====== EXCERPT TO READ

It is possible to omit certain stages, if there is a document with a certain degree of maturity at the start of a standardization project - for example a standard developed by another organization. ISO/IEC Directives allow also the so-called "Fast-track procedure". In this procedure a document is submitted directly for approval as a draft International Standard (DIS) to the ISO member bodies or as a final draft International Standard (FDIS) if the document was developed by an international standardizing body recognized by the ISO Council.[10]
The first step - a proposal of work (New Proposal) is approved at the relevant subcommittee or technical committee (e.g., SC29 and JTC1 respectively in the case of Moving Picture Experts Group - ISO/IEC JTC1/SC29/WG11). A working group (WG) of experts is set up by the TC/SC for the preparation of a Working Draft. When the scope of a new work is sufficiently clarified, some of the working groups (e.g., MPEG) usually make open request for proposals - known as "Call for proposals". The first document that is produced for example for audio and video coding standards is called a Verification Model (VM) (previously also called a Simulation and Test Model). When a sufficient confidence in the stability of the standard under development is reached, a Working Draft (WD) is produced. This is in the form of a standard but is kept internal to working group for revision. When a Working Draft is sufficiently solid and the working group is satisfied that it has developed the best technical solution to the problem being addressed, it becomes Committee Draft (CD). If it is required, it is then sent to the P-members of the TC/SC (National Bodies) for ballot.
The CD becomes Final Committee Draft (FCD) if the number of positive votes is above the quorum. Successive committee drafts may be considered until consensus is reached on the technical content. When it is reached, the text is finalized for submission as a draft International Standard (DIS). The text is then submitted to National Bodies for voting and comment within a period of five months. It is approved for submission as a final draft International Standard (FDIS) if a two-thirds majority of the P-members of the TC/SC are in favour and not more than one-quarter of the total number of votes cast are negative. ISO will then hold a ballot with National Bodies where no technical changes are allowed (yes/no ballot), within a period of two months. It is approved as an International Standard (IS) if a two-thirds majority of the P-members of the TC/SC is in favour and not more than one-quarter of the total number of votes cast are negative. After approval, only minor editorial changes are introduced into the final text. The final text is sent to the ISO Central Secretariat which publishes it as the International Standard.[8][10]

ISO document copyright

ISO documents are copyrighted and ISO charges for copies of most. ISO does not, however, charge for most draft copies of documents in electronic format. Although useful, care must be taken using these drafts as there is the possibility of substantial change before it becomes finalized as a standard. Some standards by ISO and its official U.S. representative (and the International Electrotechnical Commission's via the U.S. National Committee) are made freely available.[19][20]

[edit] Members


A map of standards bodies who are ISO members
Key:
  members
  correspondent members
  subscriber members
  other places with an ISO 3166-1 code who aren't members of ISO
ISO has 163 national members,[21] out of the 203 total countries in the world.

============
====== MATERIAL PROVIDED

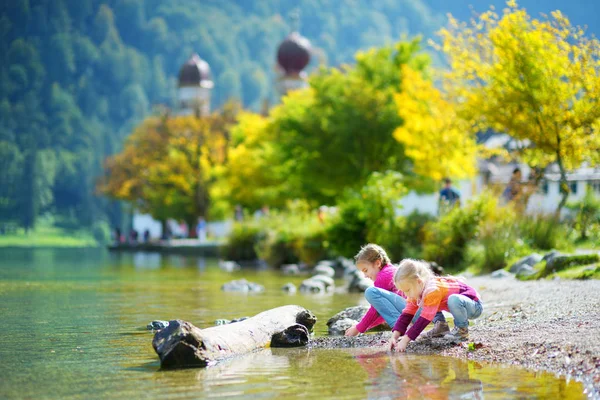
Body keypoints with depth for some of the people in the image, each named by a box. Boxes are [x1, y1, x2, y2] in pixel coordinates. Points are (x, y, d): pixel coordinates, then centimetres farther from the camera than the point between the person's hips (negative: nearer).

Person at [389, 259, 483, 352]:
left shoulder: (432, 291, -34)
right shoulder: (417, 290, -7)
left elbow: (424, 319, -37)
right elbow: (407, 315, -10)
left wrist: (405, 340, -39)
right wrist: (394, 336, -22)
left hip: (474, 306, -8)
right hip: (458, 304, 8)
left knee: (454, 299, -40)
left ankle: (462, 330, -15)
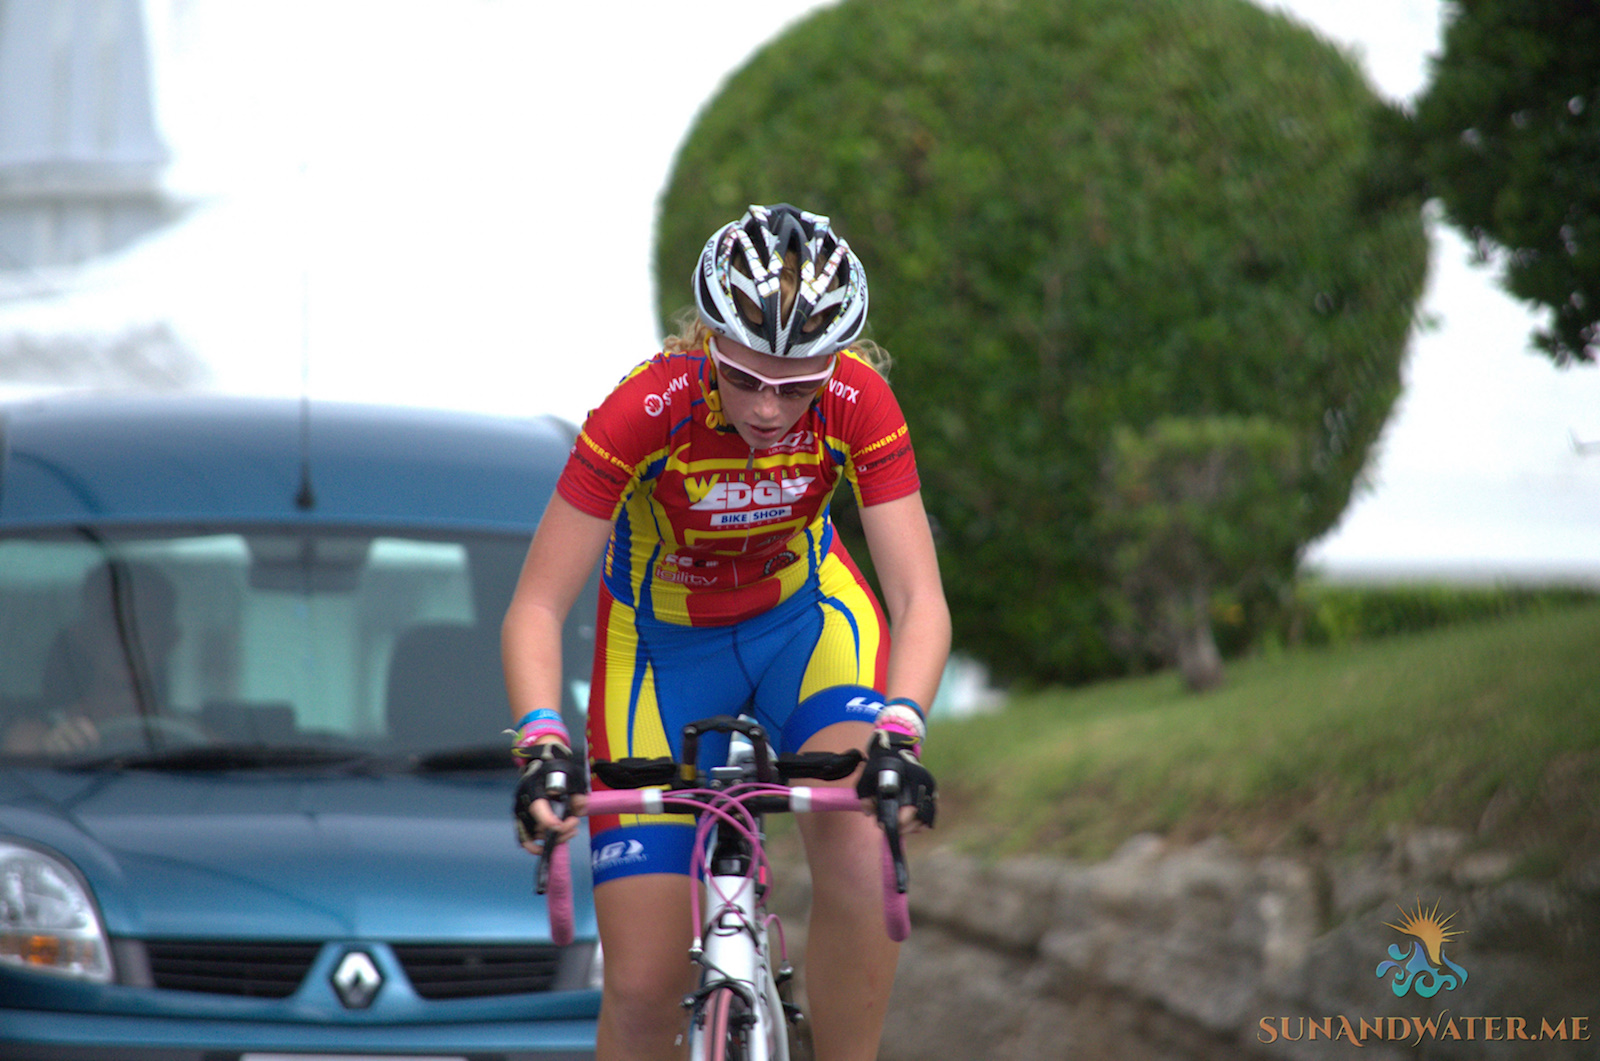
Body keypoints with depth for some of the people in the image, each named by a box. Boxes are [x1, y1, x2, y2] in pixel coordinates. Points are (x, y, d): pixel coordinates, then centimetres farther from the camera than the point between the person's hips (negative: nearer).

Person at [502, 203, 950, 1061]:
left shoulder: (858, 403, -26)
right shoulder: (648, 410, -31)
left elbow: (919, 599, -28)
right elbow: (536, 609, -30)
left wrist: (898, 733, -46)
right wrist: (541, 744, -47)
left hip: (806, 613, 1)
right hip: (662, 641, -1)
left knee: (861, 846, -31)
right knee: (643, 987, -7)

============

▶ WORK REQUEST
Transcribe the passage on ISO standards between "ISO documents are" and "in the world.", inclusive. The records have nothing to do with what is asked here.

▶ WRITTEN RESPONSE
ISO documents are copyrighted and ISO charges for copies of most. ISO does not, however, charge for most draft copies of documents in electronic format. Although useful, care must be taken using these drafts as there is the possibility of substantial change before it becomes finalized as a standard. Some standards by ISO and its official U.S. representative (and the International Electrotechnical Commission's via the U.S. National Committee) are made freely available.[19][20]

[edit] Members


A map of standards bodies who are ISO members
Key:
  members
  correspondent members
  subscriber members
  other places with an ISO 3166-1 code who aren't members of ISO
ISO has 163 national members,[21] out of the 203 total countries in the world.